Mika Ayenson, PhDEric Forte

Now in beta: New Detection as Code capabilities

16 min read탐지 과학
Now in beta: New Detection as Code capabilities

Exciting news! Our Detections as Code (DaC) improvements to the detection-rules repo are now in beta. In May this year, we shared the Alpha stages of our research into Rolling your own Detections as Code with Elastic Security. Elastic is working on supporting DaC in Elastic Security. While in the future DaC will be integrated within the UI, the current updates are focused on the detection rules repo on main to allow users to set up DaC quickly and get immediate value with available tests and commands integration with Elastic Security. We have a considerable amount of documentation and examples, but let’s take a quick look at what this means for our users.

Why DaC?

From validation and automation to enhancing cross-vendor content, there are several reasons previously discussed to use a DaC approach for rule management. Our team of detection engineers have been using the detection rules repo for testing and validation of our rules for some time. We now can provide the same testing and validation that we perform in a more accessible way. We aim to empower our users by adding straightforward CLI commands within our detection-rules repo, to help manage rules across the full rule lifecycle between version control systems (VCS) and Kibana. This allows users to move, unit test, and validate their rules in a single command easily using CI/CD pipelines.

Improving Process Maturity

Security organizations are facing the same bottomline, which is that we can’t rely on static out-of-the-box signatures. At its core, DaC is a methodology that applies software development practices to the creation and management of security detection rules, enabling automation, version control, testing, and collaboration in the development & deployment of security detections. Unit testing, peer review, and CI/CD enable software developers to be confident in their processes. These help catch errors and inefficiencies before they impact their customers. The same should be true in detection engineering. Fitting with this declaration here are some examples of some of the new features we are supporting. See our DaC Reference Guide for complete documentation.

Bulk Import and Export of Custom Rules

Custom rules can now be moved in bulk to and from Kibana using the kibana import-rules and kibana export-rules commands. Additionally, one can move them in bulk to and from TOML format to ndjson using the import-rules-to-repo and export-rules-from-repo commands. In addition to rules, these commands support moving exceptions and exception lists using the appropriate flag. The ndjson approach's benefit is that it allows engineers to manage and share a collection of rules in a single file (exported by the CLI or from Kibana), which is helpful when access is not permitted to the other Elastic environment. When moving rules using either of these methods, the rules pass through schema validation unless otherwise specified to ensure that the rules contain the appropriate data fields. For more information on these commands, please see the CLI.md file in detection rules.

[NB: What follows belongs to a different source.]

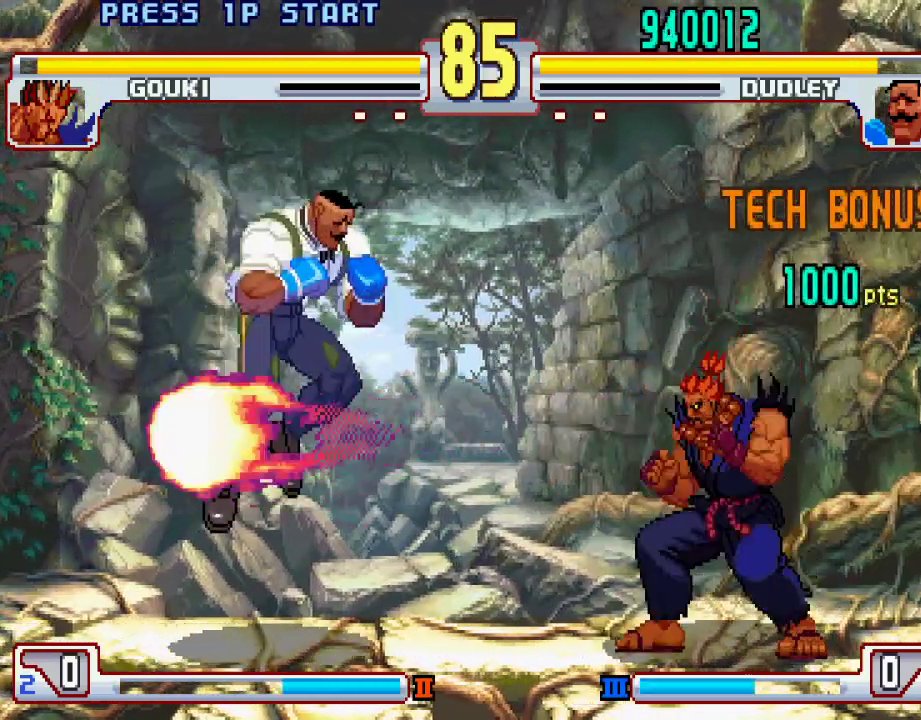
{"buttons": [], "left_stick": "left", "events": [[317, "left_stick", "left"]]}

Configurable Unit Tests, Validation, and Schemas

With this new feature, we've now included the ability to configure the behavior of unit tests and schema validation using configuration files. In these files, you can now set specific tests to be bypassed, specify only specific tests to run, and likewise with schema validation against specific rules. You can run this validation and unit tests at any time by running make test. Furthermore, you can now bring your schema (JSON file) to our validation process. You can also specify which schemas to use against which target versions of your Stack. For example, if you have custom schemas that only apply to rules in 8.14 while you have a different schema that should be used for 8.10, this can now be managed via a configuration file. For more information, please see our example configuration file or use our custom-rules setup-config command from the detection rules repo to generate an example for you.

Custom Version Control

We now are providing the ability to manage custom rules using the same version lock logic that Elastic’s internal team uses to manage our rules for release. This is done through a version lock file that checks the hash of the rule contents and determines whether or not they have changed. Additionally, we are providing a configuration option to disable this version lock file to allow users to use an alternative means of version control such as using a git repo directly. For more information please see the version control section of our documentation. Note that you can still rely on Kibana’s versioning fields.

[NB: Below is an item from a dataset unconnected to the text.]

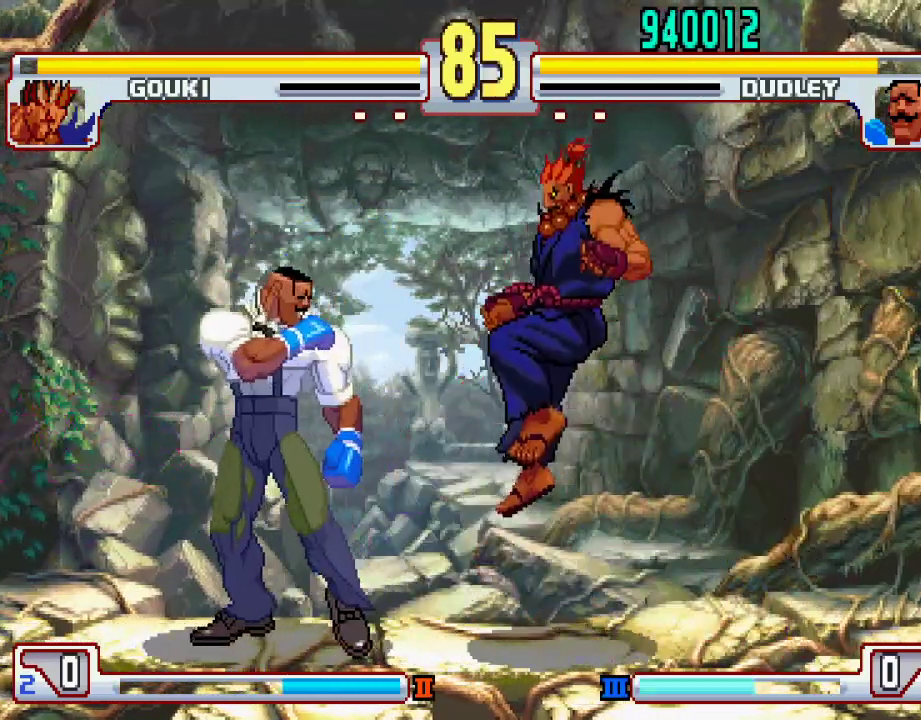
{"buttons": [], "left_stick": "center", "events": [[333, "left_stick", "center"]]}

Having these systems in place provides auditable evidence for maintaining security rules. Adopting some or all of these best practices can dramatically improve quality in maintaining and developing security rules.

Broader Adoption of Automation

While quality is critical, security teams and organizations face growing rule sets to respond to an ever-expanding threat landscape. As such, it is just as crucial to reduce the strain on security analysts by providing rapid deployment and execution. For our repo, we have a single-stop shop where you can set your configuration, focus on rule development, and let the automation handle the rest.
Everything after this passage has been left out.